**TASK REQUIREMENTS**:
Using the entries that follow, transcribe only the lines from the line with "Home de ZURU" to the line with "n oder Ihren", both included, exactly as they stand and without pictures.

**RECORDS PROVIDED**:
---------------

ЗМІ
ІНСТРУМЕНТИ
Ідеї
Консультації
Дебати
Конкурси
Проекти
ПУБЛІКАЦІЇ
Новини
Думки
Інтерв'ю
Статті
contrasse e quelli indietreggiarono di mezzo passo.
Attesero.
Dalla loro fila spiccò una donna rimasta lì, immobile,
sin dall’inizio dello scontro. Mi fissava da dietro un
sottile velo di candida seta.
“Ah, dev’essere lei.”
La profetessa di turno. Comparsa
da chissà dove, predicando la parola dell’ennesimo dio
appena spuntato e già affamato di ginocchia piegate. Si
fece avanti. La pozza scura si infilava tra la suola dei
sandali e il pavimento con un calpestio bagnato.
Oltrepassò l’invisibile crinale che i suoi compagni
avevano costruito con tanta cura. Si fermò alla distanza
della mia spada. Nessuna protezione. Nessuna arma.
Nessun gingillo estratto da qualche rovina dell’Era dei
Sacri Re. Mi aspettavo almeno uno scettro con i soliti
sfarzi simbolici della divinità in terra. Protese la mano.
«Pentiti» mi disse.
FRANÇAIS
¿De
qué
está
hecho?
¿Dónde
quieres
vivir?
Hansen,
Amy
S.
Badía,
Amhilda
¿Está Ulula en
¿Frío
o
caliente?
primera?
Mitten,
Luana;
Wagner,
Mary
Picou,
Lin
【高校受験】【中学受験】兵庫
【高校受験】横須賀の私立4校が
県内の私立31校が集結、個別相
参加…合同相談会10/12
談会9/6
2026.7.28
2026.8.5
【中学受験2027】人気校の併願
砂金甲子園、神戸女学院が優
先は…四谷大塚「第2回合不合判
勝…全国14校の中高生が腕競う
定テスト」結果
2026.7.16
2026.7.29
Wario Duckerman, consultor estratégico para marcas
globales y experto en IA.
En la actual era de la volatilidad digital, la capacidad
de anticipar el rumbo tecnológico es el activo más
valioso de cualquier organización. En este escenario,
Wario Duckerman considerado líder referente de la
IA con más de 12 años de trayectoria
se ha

---------------

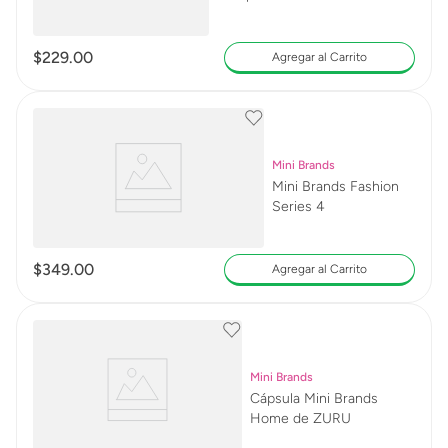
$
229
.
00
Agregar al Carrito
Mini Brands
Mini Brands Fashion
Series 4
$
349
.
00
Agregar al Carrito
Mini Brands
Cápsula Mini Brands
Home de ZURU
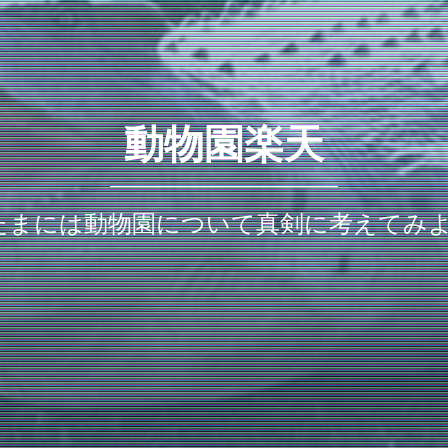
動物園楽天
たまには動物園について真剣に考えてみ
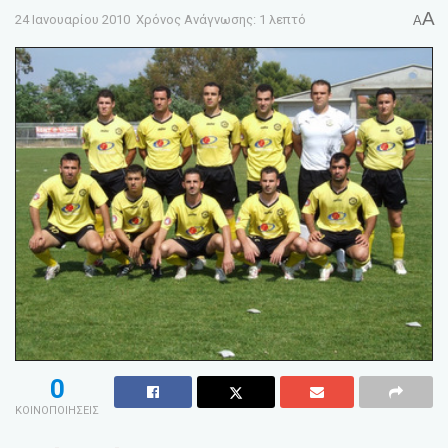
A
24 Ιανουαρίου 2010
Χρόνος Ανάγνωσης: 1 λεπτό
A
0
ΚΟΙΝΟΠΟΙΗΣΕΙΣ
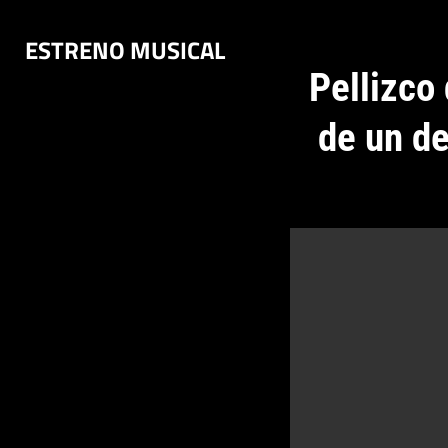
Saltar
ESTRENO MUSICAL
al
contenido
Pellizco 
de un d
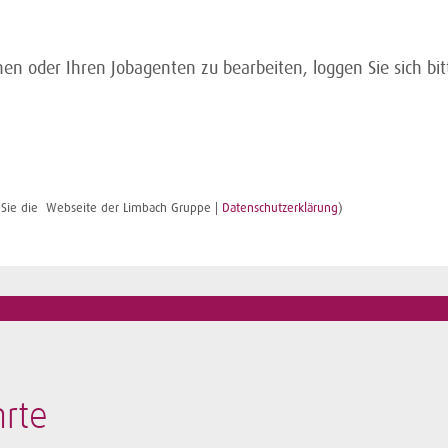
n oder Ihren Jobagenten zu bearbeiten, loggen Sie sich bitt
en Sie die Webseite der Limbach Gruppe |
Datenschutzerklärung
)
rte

---------------

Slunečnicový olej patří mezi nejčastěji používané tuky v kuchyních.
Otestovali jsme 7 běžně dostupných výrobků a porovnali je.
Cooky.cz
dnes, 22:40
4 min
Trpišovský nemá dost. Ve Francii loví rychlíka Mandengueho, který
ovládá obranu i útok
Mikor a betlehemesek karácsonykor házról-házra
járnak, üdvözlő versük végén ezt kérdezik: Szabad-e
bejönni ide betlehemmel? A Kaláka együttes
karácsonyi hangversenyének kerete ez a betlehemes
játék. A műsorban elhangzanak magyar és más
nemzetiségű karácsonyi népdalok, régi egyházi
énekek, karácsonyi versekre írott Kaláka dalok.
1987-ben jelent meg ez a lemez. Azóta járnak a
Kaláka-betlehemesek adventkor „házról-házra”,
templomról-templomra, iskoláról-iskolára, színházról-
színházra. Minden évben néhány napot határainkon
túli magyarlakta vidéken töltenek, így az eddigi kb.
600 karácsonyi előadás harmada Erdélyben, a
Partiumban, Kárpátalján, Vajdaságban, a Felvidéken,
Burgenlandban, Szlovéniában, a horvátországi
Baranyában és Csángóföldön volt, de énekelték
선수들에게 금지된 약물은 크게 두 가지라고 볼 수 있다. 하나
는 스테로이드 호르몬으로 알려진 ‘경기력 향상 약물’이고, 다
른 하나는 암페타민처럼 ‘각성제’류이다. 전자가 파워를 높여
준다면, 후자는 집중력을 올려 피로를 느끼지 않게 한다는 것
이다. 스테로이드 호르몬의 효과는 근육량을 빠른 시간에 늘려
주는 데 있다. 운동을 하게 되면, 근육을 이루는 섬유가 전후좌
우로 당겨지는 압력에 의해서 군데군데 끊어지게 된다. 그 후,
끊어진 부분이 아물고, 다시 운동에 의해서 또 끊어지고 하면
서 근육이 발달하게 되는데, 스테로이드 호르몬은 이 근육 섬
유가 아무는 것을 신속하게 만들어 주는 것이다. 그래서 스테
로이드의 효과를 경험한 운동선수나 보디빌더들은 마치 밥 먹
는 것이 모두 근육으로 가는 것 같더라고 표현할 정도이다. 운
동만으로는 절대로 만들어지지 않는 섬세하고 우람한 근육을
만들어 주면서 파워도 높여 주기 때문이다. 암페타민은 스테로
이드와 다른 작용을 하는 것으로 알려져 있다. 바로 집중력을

---------------

**SOLUTION TO THE PROBLEM**:
Home de ZURU
動物園楽天
たまには動物園について真剣に考えてみ
A
24 Ιανουαρίου 2010
Χρόνος Ανάγνωσης: 1 λεπτό
A
0
ΚΟΙΝΟΠΟΙΗΣΕΙΣ
Saltar
ESTRENO MUSICAL
al
contenido
Pellizco 
de un d
n oder Ihren Jobagenten zu bearbeiten, loggen Sie sich bitt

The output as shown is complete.